** START **
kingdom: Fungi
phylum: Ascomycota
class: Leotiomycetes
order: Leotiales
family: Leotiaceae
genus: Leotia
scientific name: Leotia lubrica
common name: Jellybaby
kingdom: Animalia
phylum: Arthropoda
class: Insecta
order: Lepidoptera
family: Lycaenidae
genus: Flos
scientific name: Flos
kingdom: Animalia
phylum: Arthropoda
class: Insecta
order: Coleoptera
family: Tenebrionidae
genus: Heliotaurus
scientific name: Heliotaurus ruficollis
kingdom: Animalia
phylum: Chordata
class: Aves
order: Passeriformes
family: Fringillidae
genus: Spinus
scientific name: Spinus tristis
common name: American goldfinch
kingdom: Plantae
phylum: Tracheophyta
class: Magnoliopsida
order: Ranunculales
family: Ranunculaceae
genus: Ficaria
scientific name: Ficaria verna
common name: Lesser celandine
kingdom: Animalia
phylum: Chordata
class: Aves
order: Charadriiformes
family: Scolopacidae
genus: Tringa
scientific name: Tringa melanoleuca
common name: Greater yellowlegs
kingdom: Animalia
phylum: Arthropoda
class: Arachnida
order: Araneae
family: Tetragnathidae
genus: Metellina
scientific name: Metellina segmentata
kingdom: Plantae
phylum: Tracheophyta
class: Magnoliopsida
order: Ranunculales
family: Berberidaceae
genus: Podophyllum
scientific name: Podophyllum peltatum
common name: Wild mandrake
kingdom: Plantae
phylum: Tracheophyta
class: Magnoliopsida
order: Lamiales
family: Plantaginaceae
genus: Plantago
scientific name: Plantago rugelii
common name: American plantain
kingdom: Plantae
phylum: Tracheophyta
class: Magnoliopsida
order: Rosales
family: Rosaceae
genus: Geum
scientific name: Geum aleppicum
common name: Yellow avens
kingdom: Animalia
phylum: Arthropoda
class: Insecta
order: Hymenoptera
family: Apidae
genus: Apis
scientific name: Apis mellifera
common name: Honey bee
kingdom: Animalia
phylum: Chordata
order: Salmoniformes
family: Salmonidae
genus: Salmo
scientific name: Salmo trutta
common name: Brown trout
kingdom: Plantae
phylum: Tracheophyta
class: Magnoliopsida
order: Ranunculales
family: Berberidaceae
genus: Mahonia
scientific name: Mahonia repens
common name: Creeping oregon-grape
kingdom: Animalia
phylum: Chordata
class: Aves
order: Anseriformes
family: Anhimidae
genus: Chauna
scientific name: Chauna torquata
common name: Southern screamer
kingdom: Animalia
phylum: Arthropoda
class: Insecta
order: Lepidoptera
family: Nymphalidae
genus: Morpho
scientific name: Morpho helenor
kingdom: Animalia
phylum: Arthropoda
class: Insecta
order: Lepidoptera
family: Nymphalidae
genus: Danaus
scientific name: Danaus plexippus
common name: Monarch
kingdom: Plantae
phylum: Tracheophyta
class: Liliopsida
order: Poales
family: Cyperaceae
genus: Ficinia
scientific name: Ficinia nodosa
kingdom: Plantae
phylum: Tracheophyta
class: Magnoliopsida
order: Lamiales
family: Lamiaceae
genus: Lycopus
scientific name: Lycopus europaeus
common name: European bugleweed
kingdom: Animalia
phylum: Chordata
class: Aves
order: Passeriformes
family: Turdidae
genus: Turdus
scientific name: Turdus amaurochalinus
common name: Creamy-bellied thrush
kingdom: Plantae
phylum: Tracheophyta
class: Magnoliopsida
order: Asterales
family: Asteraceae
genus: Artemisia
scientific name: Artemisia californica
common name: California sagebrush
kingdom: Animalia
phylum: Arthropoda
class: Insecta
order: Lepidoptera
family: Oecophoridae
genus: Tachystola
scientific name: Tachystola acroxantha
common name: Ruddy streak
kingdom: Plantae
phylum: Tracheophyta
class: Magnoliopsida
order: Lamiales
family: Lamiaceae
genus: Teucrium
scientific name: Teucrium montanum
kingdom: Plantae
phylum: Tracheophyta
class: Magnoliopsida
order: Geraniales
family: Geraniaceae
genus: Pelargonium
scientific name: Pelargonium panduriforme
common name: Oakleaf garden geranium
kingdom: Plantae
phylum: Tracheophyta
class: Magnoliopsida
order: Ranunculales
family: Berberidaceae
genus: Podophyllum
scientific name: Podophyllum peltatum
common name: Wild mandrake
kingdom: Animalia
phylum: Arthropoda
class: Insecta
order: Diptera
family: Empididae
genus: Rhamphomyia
** END **
◆ INSTRUCTIONS TO FOLLOW: Write out every line of the records above word for word and in the same order, from the first record through the last.

◆ ANSWER TO THIS TASK:
kingdom: Fungi
phylum: Ascomycota
class: Leotiomycetes
order: Leotiales
family: Leotiaceae
genus: Leotia
scientific name: Leotia lubrica
common name: Jellybaby
kingdom: Animalia
phylum: Arthropoda
class: Insecta
order: Lepidoptera
family: Lycaenidae
genus: Flos
scientific name: Flos
kingdom: Animalia
phylum: Arthropoda
class: Insecta
order: Coleoptera
family: Tenebrionidae
genus: Heliotaurus
scientific name: Heliotaurus ruficollis
kingdom: Animalia
phylum: Chordata
class: Aves
order: Passeriformes
family: Fringillidae
genus: Spinus
scientific name: Spinus tristis
common name: American goldfinch
kingdom: Plantae
phylum: Tracheophyta
class: Magnoliopsida
order: Ranunculales
family: Ranunculaceae
genus: Ficaria
scientific name: Ficaria verna
common name: Lesser celandine
kingdom: Animalia
phylum: Chordata
class: Aves
order: Charadriiformes
family: Scolopacidae
genus: Tringa
scientific name: Tringa melanoleuca
common name: Greater yellowlegs
kingdom: Animalia
phylum: Arthropoda
class: Arachnida
order: Araneae
family: Tetragnathidae
genus: Metellina
scientific name: Metellina segmentata
kingdom: Plantae
phylum: Tracheophyta
class: Magnoliopsida
order: Ranunculales
family: Berberidaceae
genus: Podophyllum
scientific name: Podophyllum peltatum
common name: Wild mandrake
kingdom: Plantae
phylum: Tracheophyta
class: Magnoliopsida
order: Lamiales
family: Plantaginaceae
genus: Plantago
scientific name: Plantago rugelii
common name: American plantain
kingdom: Plantae
phylum: Tracheophyta
class: Magnoliopsida
order: Rosales
family: Rosaceae
genus: Geum
scientific name: Geum aleppicum
common name: Yellow avens
kingdom: Animalia
phylum: Arthropoda
class: Insecta
order: Hymenoptera
family: Apidae
genus: Apis
scientific name: Apis mellifera
common name: Honey bee
kingdom: Animalia
phylum: Chordata
order: Salmoniformes
family: Salmonidae
genus: Salmo
scientific name: Salmo trutta
common name: Brown trout
kingdom: Plantae
phylum: Tracheophyta
class: Magnoliopsida
order: Ranunculales
family: Berberidaceae
genus: Mahonia
scientific name: Mahonia repens
common name: Creeping oregon-grape
kingdom: Animalia
phylum: Chordata
class: Aves
order: Anseriformes
family: Anhimidae
genus: Chauna
scientific name: Chauna torquata
common name: Southern screamer
kingdom: Animalia
phylum: Arthropoda
class: Insecta
order: Lepidoptera
family: Nymphalidae
genus: Morpho
scientific name: Morpho helenor
kingdom: Animalia
phylum: Arthropoda
class: Insecta
order: Lepidoptera
family: Nymphalidae
genus: Danaus
scientific name: Danaus plexippus
common name: Monarch
kingdom: Plantae
phylum: Tracheophyta
class: Liliopsida
order: Poales
family: Cyperaceae
genus: Ficinia
scientific name: Ficinia nodosa
kingdom: Plantae
phylum: Tracheophyta
class: Magnoliopsida
order: Lamiales
family: Lamiaceae
genus: Lycopus
scientific name: Lycopus europaeus
common name: European bugleweed
kingdom: Animalia
phylum: Chordata
class: Aves
order: Passeriformes
family: Turdidae
genus: Turdus
scientific name: Turdus amaurochalinus
common name: Creamy-bellied thrush
kingdom: Plantae
phylum: Tracheophyta
class: Magnoliopsida
order: Asterales
family: Asteraceae
genus: Artemisia
scientific name: Artemisia californica
common name: California sagebrush
kingdom: Animalia
phylum: Arthropoda
class: Insecta
order: Lepidoptera
family: Oecophoridae
genus: Tachystola
scientific name: Tachystola acroxantha
common name: Ruddy streak
kingdom: Plantae
phylum: Tracheophyta
class: Magnoliopsida
order: Lamiales
family: Lamiaceae
genus: Teucrium
scientific name: Teucrium montanum
kingdom: Plantae
phylum: Tracheophyta
class: Magnoliopsida
order: Geraniales
family: Geraniaceae
genus: Pelargonium
scientific name: Pelargonium panduriforme
common name: Oakleaf garden geranium
kingdom: Plantae
phylum: Tracheophyta
class: Magnoliopsida
order: Ranunculales
family: Berberidaceae
genus: Podophyllum
scientific name: Podophyllum peltatum
common name: Wild mandrake
kingdom: Animalia
phylum: Arthropoda
class: Insecta
order: Diptera
family: Empididae
genus: Rhamphomyia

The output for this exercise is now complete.